It's easy to point the finger at a Democratic president who wants to reform the corporate tax code, but the real enemy is a lot closer to home.
FORTUNE -- Many private equity investors are convinced that President Obama is their enemy, not only because he wants to defeat former Bain Capital boss Mitt Romney in November, but also because of a new corporate tax reform proposal that could make private equity deals more difficult to finance. The industry's most dangerous enemy, however, is not in the White House. It's in the mirror, due to private equity's pervasive use of dividend recapitalization -- a noxious financial strategy that perverts the industry's mission and threatens its future ability to raise capital.

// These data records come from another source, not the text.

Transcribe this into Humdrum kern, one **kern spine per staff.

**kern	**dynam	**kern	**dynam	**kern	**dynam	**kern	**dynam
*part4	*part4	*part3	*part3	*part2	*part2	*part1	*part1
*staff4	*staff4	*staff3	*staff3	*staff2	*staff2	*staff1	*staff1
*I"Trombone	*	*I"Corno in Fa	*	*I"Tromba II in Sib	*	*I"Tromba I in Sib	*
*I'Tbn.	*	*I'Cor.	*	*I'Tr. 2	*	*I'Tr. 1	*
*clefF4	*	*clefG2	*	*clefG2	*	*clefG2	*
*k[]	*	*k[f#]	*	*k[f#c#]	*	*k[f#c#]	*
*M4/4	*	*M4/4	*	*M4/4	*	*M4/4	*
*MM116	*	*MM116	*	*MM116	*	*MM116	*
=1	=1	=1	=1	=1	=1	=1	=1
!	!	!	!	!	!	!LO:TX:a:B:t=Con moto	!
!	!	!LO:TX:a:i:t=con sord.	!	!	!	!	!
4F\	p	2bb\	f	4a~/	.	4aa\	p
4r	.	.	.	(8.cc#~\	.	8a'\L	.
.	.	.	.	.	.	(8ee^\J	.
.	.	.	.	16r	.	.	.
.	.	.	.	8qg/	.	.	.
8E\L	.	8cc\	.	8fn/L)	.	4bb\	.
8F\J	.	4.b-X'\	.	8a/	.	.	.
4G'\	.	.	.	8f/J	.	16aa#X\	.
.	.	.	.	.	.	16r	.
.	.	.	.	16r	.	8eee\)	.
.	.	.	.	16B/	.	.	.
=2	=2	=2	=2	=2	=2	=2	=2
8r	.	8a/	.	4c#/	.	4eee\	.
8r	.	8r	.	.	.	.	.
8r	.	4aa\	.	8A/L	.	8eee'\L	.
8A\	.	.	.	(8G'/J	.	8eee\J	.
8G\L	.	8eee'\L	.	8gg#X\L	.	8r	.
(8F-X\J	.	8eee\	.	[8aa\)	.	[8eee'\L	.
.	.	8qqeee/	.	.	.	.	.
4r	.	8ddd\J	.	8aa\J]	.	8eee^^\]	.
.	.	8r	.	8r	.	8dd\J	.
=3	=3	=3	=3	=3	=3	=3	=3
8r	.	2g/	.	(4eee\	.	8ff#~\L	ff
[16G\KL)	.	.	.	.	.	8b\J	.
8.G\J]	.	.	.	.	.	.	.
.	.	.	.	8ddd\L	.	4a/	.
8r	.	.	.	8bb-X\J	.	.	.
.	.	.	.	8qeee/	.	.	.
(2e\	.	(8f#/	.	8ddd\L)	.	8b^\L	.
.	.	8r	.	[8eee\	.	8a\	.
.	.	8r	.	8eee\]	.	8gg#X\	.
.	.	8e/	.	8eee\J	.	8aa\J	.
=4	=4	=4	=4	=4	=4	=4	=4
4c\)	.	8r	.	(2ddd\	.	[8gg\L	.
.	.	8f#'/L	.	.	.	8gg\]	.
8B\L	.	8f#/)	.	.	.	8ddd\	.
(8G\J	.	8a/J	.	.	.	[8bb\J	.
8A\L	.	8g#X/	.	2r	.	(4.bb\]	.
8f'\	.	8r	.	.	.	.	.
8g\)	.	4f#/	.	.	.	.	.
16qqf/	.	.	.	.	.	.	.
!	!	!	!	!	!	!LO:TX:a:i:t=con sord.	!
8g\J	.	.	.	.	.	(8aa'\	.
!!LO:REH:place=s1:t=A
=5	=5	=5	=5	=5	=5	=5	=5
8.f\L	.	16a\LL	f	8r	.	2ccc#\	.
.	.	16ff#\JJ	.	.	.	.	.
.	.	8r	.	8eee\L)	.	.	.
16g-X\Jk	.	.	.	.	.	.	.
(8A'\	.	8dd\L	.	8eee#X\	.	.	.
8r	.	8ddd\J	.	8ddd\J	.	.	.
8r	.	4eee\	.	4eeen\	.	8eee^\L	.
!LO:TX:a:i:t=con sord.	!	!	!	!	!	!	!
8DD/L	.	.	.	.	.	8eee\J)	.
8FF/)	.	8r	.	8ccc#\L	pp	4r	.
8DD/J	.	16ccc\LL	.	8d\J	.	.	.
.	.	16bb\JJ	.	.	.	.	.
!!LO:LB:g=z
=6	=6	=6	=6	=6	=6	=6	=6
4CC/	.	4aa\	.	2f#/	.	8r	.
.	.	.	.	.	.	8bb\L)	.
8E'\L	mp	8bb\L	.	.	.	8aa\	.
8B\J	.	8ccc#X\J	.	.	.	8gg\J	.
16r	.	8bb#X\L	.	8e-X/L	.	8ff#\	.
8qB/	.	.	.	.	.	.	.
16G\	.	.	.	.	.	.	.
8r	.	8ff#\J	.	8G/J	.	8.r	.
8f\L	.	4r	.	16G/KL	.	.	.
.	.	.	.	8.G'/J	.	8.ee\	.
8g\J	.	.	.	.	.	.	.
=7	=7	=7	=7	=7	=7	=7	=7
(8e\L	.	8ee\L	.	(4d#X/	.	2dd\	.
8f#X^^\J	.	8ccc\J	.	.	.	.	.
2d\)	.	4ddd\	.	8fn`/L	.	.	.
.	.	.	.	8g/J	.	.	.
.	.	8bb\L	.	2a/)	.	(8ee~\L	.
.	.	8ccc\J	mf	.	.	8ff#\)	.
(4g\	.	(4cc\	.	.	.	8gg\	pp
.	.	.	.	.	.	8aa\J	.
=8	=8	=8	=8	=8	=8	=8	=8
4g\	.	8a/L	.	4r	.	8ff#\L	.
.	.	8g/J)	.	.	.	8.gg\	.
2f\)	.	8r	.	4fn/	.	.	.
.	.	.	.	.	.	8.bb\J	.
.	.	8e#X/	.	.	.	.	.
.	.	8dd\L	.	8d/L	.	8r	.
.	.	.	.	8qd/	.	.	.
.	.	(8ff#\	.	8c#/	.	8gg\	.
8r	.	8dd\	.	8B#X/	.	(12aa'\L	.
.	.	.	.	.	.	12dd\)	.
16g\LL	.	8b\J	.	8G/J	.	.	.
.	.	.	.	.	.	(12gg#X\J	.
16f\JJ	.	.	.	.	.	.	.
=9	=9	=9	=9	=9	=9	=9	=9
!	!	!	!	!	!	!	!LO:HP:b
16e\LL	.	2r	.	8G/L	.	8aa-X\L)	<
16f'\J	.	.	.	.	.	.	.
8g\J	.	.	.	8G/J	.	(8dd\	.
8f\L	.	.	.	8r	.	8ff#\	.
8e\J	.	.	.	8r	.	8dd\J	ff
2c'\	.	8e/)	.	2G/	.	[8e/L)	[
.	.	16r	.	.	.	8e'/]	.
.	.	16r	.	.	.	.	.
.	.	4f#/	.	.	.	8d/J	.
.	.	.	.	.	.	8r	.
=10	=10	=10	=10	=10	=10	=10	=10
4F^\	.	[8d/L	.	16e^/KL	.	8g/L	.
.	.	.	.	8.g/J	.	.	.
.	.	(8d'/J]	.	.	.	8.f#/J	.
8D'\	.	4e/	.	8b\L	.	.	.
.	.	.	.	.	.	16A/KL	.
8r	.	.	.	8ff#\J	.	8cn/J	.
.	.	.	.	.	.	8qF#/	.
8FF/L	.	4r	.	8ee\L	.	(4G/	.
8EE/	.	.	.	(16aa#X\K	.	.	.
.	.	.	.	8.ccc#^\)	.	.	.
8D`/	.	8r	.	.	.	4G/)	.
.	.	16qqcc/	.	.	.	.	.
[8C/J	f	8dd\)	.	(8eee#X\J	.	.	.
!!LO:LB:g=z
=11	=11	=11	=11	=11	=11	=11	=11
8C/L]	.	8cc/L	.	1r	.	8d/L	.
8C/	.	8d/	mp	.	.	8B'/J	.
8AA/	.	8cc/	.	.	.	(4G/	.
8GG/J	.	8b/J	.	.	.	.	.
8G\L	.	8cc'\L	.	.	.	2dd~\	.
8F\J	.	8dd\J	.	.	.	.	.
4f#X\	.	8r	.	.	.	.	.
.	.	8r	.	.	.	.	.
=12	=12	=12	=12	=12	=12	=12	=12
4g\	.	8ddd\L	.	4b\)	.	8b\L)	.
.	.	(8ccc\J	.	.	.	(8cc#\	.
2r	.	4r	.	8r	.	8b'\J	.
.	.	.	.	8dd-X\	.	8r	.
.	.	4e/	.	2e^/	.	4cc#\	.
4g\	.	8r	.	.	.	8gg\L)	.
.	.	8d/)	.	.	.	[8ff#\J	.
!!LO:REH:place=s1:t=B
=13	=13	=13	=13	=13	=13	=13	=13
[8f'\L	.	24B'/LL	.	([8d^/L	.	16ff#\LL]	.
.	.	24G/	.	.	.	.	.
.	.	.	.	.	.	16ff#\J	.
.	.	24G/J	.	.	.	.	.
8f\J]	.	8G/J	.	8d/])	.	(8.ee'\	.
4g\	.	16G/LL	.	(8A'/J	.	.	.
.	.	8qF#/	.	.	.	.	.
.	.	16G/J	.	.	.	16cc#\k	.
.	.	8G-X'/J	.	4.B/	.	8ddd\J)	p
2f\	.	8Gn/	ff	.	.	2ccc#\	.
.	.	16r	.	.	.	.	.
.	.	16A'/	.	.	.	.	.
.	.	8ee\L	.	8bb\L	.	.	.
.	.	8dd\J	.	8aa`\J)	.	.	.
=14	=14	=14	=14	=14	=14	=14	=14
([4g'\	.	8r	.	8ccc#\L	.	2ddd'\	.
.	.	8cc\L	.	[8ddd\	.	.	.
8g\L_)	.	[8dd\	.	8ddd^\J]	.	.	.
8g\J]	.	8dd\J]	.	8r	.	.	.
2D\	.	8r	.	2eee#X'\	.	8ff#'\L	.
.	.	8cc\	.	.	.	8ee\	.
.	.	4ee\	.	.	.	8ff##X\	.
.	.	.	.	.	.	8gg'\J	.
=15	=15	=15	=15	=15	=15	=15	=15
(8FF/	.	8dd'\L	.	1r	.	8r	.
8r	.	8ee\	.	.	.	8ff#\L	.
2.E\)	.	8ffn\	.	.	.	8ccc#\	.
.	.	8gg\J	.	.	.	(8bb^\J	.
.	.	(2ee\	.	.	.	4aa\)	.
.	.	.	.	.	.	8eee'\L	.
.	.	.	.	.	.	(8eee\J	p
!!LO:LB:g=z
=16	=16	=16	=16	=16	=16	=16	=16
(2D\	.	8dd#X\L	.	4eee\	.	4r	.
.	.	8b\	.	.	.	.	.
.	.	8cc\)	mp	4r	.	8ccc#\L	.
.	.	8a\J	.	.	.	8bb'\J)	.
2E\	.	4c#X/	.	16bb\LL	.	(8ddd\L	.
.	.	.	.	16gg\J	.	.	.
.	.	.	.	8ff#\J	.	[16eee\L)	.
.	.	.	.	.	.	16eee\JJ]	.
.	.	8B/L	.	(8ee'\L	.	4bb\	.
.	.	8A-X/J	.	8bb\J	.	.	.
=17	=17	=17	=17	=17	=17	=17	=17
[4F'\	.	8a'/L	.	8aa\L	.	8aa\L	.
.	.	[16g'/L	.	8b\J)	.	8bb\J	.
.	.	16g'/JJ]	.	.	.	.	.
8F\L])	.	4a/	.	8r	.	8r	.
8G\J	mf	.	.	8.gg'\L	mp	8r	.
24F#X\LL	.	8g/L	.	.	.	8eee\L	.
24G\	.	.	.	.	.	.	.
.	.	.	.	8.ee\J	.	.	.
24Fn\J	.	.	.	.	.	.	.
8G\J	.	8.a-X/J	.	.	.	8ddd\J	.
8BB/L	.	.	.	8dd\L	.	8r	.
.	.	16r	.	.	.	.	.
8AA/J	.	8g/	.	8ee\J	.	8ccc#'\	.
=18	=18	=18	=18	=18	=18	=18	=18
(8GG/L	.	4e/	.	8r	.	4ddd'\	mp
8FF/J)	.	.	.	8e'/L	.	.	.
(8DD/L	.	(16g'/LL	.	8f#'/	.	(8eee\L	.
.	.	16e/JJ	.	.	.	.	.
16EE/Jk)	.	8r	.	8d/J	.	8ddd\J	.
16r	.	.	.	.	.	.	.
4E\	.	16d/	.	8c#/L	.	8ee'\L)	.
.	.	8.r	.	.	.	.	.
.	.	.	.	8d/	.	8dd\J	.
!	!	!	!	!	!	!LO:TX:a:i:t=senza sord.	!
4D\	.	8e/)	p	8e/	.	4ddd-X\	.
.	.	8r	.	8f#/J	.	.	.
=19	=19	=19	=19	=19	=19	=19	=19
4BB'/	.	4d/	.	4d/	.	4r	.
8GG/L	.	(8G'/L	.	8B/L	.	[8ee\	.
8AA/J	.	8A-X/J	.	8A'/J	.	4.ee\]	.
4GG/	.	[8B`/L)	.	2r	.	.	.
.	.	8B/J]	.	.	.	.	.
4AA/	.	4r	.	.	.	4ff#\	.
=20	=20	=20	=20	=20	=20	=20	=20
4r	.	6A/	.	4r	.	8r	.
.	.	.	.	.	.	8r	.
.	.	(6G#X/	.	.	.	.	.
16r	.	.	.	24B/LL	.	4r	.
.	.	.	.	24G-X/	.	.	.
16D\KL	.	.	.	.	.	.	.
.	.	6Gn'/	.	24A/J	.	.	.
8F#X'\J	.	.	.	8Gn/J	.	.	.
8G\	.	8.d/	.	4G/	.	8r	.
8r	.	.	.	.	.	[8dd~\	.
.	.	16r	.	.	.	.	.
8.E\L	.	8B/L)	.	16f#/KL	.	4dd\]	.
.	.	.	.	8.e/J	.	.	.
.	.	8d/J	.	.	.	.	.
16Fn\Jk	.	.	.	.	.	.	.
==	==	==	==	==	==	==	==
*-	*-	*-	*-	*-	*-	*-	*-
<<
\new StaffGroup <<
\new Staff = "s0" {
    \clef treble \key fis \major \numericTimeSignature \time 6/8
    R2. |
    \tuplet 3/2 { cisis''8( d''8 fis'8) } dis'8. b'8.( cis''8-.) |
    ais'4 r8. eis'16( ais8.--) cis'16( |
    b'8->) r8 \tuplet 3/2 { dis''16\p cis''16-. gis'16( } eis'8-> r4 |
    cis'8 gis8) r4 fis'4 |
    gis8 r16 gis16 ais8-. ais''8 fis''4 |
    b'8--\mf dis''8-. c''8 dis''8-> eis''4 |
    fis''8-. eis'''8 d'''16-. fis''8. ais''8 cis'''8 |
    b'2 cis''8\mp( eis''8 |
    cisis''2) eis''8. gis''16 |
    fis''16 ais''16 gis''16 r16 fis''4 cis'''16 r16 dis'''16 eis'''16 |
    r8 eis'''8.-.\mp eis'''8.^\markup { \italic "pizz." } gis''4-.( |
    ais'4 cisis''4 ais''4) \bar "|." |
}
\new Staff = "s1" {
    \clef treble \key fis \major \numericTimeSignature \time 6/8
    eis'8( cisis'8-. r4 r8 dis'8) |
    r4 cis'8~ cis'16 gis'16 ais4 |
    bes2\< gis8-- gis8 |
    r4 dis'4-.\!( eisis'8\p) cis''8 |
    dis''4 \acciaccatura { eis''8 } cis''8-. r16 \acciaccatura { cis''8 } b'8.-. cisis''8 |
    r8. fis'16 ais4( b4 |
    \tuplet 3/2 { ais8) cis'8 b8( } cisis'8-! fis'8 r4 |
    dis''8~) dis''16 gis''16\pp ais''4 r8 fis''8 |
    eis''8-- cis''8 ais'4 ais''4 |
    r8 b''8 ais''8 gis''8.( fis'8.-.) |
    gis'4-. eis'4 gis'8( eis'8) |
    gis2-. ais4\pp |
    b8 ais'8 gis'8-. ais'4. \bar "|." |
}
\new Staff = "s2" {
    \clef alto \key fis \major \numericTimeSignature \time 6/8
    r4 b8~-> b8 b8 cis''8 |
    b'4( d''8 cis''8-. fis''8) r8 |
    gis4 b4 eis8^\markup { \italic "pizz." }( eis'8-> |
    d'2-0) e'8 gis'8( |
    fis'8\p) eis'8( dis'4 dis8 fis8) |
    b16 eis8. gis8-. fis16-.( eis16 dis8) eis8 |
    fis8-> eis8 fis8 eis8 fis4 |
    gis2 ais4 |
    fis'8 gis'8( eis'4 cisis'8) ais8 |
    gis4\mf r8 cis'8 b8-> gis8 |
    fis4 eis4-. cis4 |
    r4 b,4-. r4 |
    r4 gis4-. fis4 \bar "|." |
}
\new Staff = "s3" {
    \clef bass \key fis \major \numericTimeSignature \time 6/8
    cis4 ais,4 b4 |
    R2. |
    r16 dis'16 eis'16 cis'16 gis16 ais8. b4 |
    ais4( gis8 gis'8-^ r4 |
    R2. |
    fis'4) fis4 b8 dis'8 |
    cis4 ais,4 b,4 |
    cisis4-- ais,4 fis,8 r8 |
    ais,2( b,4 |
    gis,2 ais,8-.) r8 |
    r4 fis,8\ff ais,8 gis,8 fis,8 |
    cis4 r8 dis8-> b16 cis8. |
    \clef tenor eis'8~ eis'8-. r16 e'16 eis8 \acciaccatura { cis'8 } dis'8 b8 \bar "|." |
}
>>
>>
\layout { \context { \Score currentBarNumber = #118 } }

Here's how it works: When a private equity firm buys a company in a traditional leveraged buyout, it typically uses bank loans to finance much of the purchase price. Since the company being acquired takes out the bank loans, it's the one on the hook for future interest payments -- not the private equity owner. The extra twist comes when, often years later, private equity owners instruct the company to take out even more bank loans. Those proceeds are then funneled to private equity investors in the form of a "dividend," rather than being used for corporate purposes like buying new equipment or hiring new employees.
In most cases, companies can handle the extra debt load. But sometimes the interest payments become unbearable and the company folds, as in the case of Bain's investment in medical diagnostics specialist Dade International. Not only did private equity not increase the company's value, but its actions actually helped destroy value.
Even when the company survives, it's difficult to argue that the added debt has contributed to anything other than private equity's bank balance. And calling it a "dividend" is just plain deceitful, since dividends are supposed to come from legitimate earnings.
According to Standard & Poor's, there was more than $28 billion in dividend recap activity last year and nearly $7 billion during the first two months of 2012. That's just a small fraction of overall private equity activity, but it still represents an unacceptable burden on companies whose only crime was to be acquired by firms that talked a big game about "value added."
So what can be done to stem the tide? The best solution would be self-policing. Unfortunately, that would be like asking kids to choose apples over miniature candy bars while trick-or-treating. That leaves government intervention -- not a prohibition against dividend recaps, but tax policy that would discourage their use.
Last month President Obama proposed a corporate tax reform package that would, in part, stop encouraging corporations "to finance themselves with debt rather than with equity." Among the proposed fixes was an unspecified reduction in the amount of interest that companies are allowed to claim as a tax deduction (now 100%). Depending on the specifics -- and possible exceptions, such as for small-business loans -- such a move could make private equity firms much less likely to engage in dividend recaps by increasing the cost of such capital.
Obama's proposal may sound like an attack on private equity, but it's not quite that simple. While dividend recaps are quick and easy money for the industry, they're bad for business in the long term. Investors in private equity funds -- including public pension systems -- have begun talking a lot about "sustainable" investments, rather than just buy, sell, and move on. These investors also have large public equity portfolios and don't like the idea of private equity removing value from companies that may be taken public, or killing a company, which contributes to unemployment and helps trigger larger macroeconomic troubles. These influential investors could reduce their private equity allocations if they see it happening too much.
So if President Obama's primary goal was to destroy private equity, he might try to encourage even more dividend recaps. Luckily, for all involved, he's doing the opposite.
This story is from the April 9, 2012 issue of Fortune.